Open-Vocabulary 3D Semantic Segmentation with Text-to-Image Diffusion Models

Xiaoyu Zhu,Hao Zhou,Pengfei Xing,Long Zhao,Hao Xu,Junwei Liang,Alexander Hauptmann,Ting Liu,Andrew Gallagher
2024-07-19
Abstract:In this paper, we investigate the use of diffusion models which are pre-trained on large-scale image-caption pairs for open-vocabulary 3D semantic understanding. We propose a novel method, namely Diff2Scene, which leverages frozen representations from text-image generative models, along with salient-aware and geometric-aware masks, for open-vocabulary 3D semantic segmentation and visual grounding tasks. Diff2Scene gets rid of any labeled 3D data and effectively identifies objects, appearances, materials, locations and their compositions in 3D scenes. We show that it outperforms competitive baselines and achieves significant improvements over state-of-the-art methods. In particular, Diff2Scene improves the state-of-the-art method on ScanNet200 by 12%.
Computer Vision and Pattern Recognition
What problem does this paper attempt to address?

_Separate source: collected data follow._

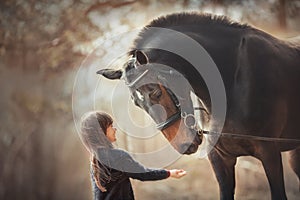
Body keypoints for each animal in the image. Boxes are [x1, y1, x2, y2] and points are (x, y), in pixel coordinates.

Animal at [96, 11, 300, 199]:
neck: (233, 77)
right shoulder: (219, 158)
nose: (183, 145)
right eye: (136, 103)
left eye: (155, 92)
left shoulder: (269, 153)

The problems that this paper attempts to solve are 3D semantic segmentation and visual localization tasks in an open - vocabulary setting. Specifically, existing 3D semantic understanding models are usually trained in a closed - set, that is, they can only predict the classes that have appeared in the training set. However, in practical applications, we hope to be able to handle unseen classes and complex combined queries (for example, "find the white sneakers closer to the office chair"). To this end, this paper proposes a new method named Diff2Scene, aiming to achieve 3D semantic segmentation in an open - vocabulary setting through text - to - image diffusion models. ### Core of the problem 1. **3D semantic segmentation in an open - vocabulary setting**: How to handle unseen classes and complex combined queries without annotated 3D data. 2. **Lack of annotated data**: Data of 3D point clouds and their dense labels are very scarce, which limits the training and generalization ability of the model. ### Solutions To address the above challenges, the paper proposes the following solutions: - **Utilizing pre - trained diffusion models**: Diff2Scene utilizes pre - trained text - to - image diffusion models (such as Stable Diffusion). These models have been trained on large - scale text - image pairs and are thus able to generate rich semantic representations. - **Mask distillation method**: A new mask distillation method is proposed to transfer the knowledge of the 2D branch (a 2D semantic segmentation model based on the diffusion model) to the 3D branch (a geometry - aware 3D mask model). This method does not require any annotated 3D data. - **Multimodal fusion**: Combine the saliency patterns in RGB images and the geometric information in point clouds to generate high - quality 3D semantic segmentation results. ### Formula explanation The formulas involved in the paper are mainly used to describe the specific operations of the model, for example: - Calculate the inner product between 3D features and 2D mask embeddings to generate logits: \[ S_i=\langle F_{3d}, f_{2d}^i\rangle \] - Use cosine similarity as the multimodal mask distillation loss function: \[ L = \sum_{i = 1}^{N}1-\cos(B_{3d}^i, B_{3d}'^i) \] Through these methods, Diff2Scene can effectively perform 3D semantic segmentation in an open - vocabulary setting and has achieved results significantly better than existing methods on multiple benchmark datasets.